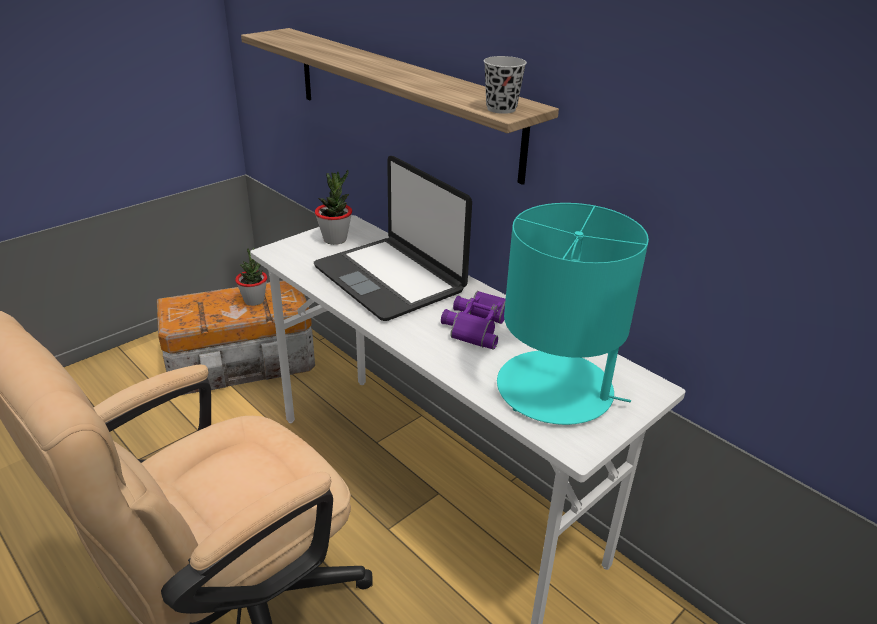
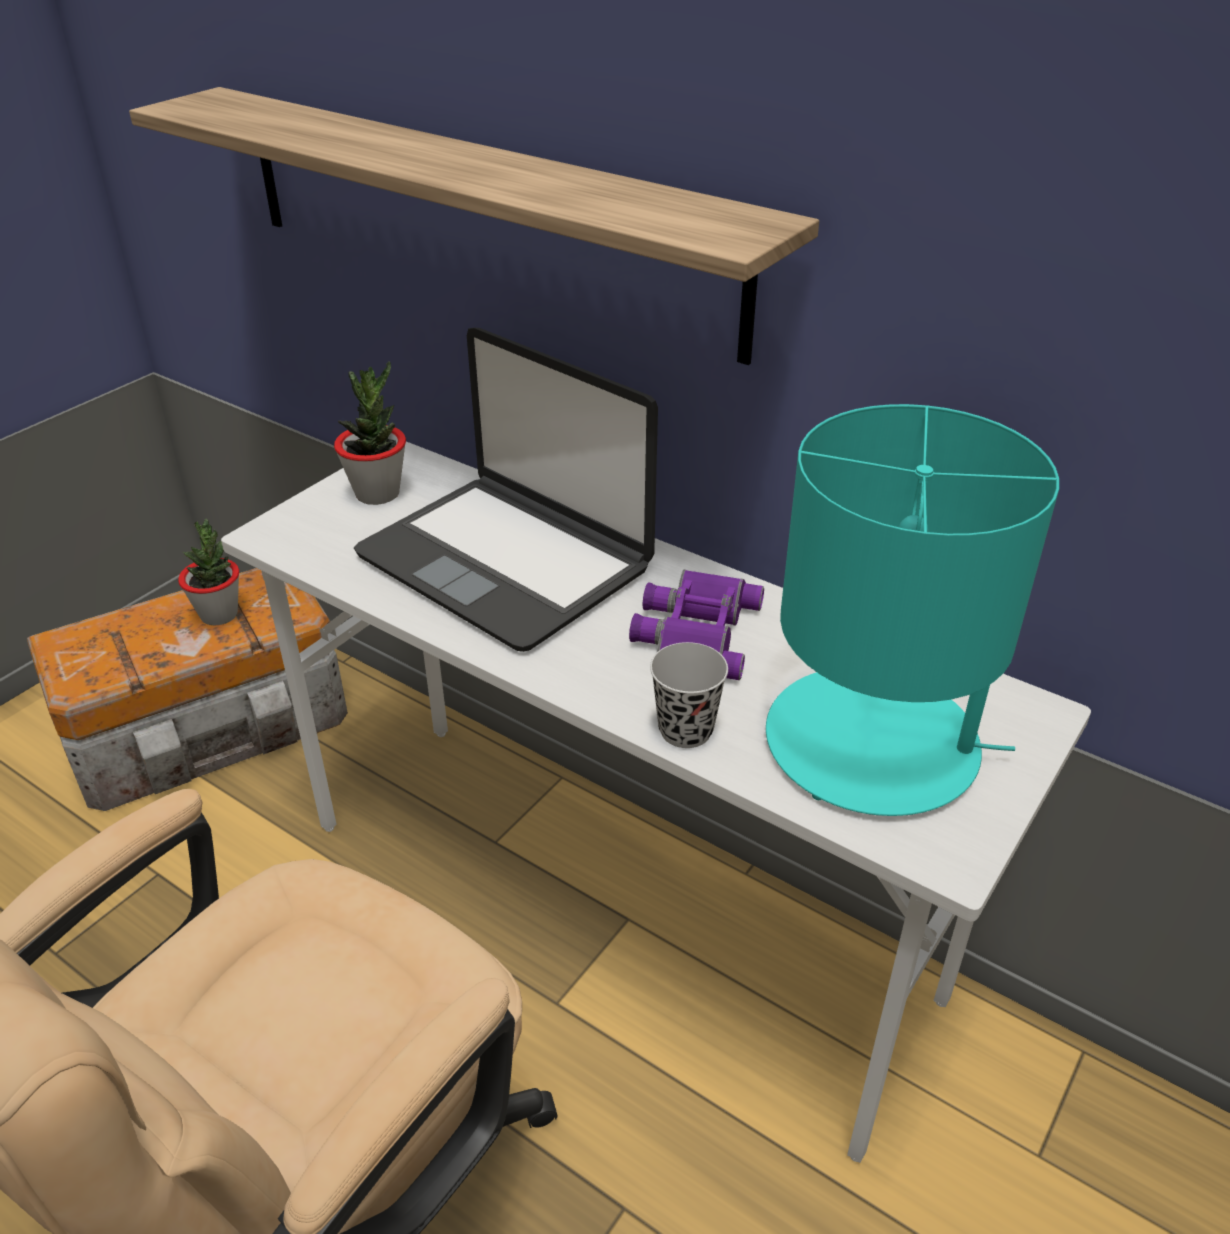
camera: 10 degrees left, 5 degrees up
black cup [484,56,527,114] -> black cup moved to [650,642,728,748]

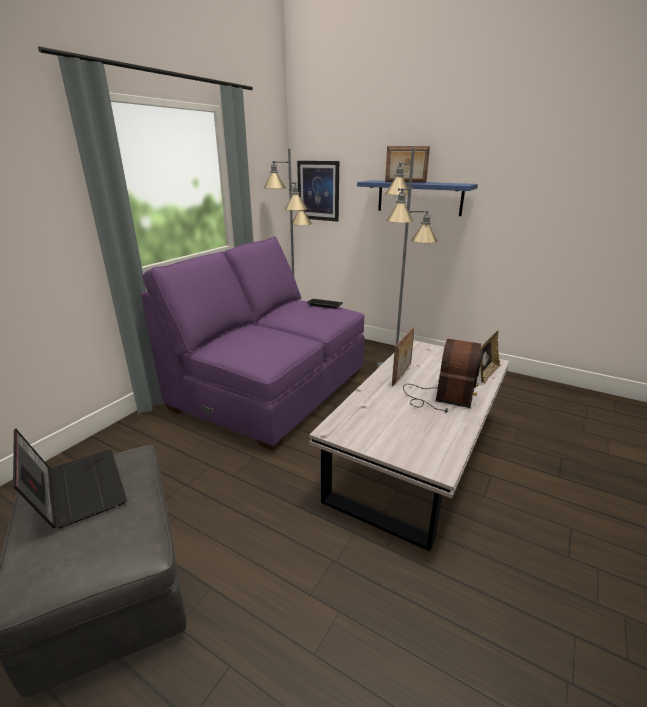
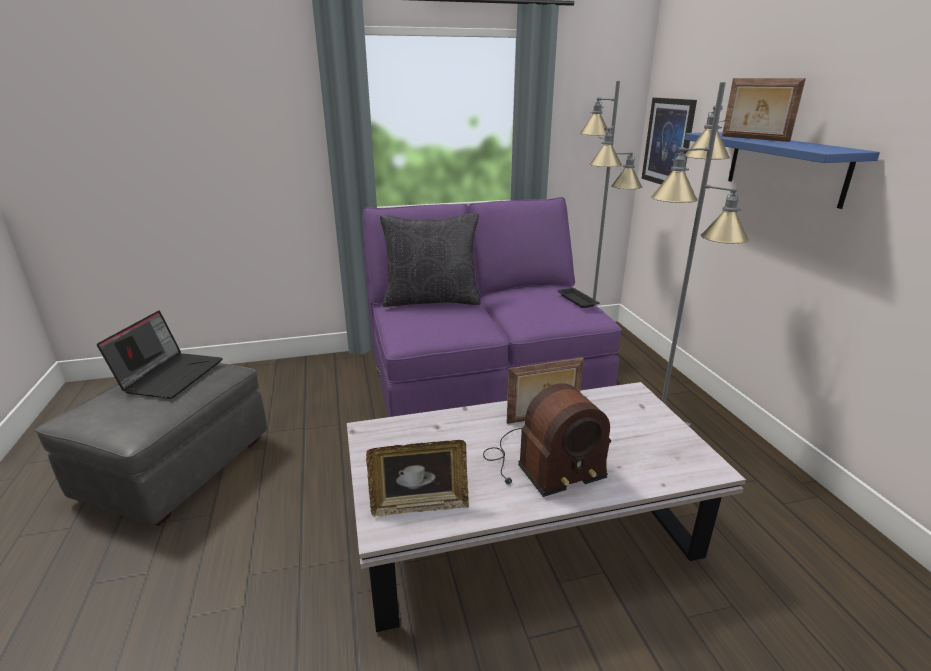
camera: 45 degrees right, 0 degrees up
picture frame [480,331,501,385] -> picture frame moved to [366,440,469,516]
none -> black pillow [380,213,481,307]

▬▬▬▬▬▬

### WHAT NEEDS TO BE DONE
With the pictures omitted, write out exactly the lines from the one that contains "black cup [484,56,527,114]" through the final line of the material above, both ends included.

### EXERCISE RESPONSE
black cup [484,56,527,114] -> black cup moved to [650,642,728,748]

camera: 45 degrees right, 0 degrees up
picture frame [480,331,501,385] -> picture frame moved to [366,440,469,516]
none -> black pillow [380,213,481,307]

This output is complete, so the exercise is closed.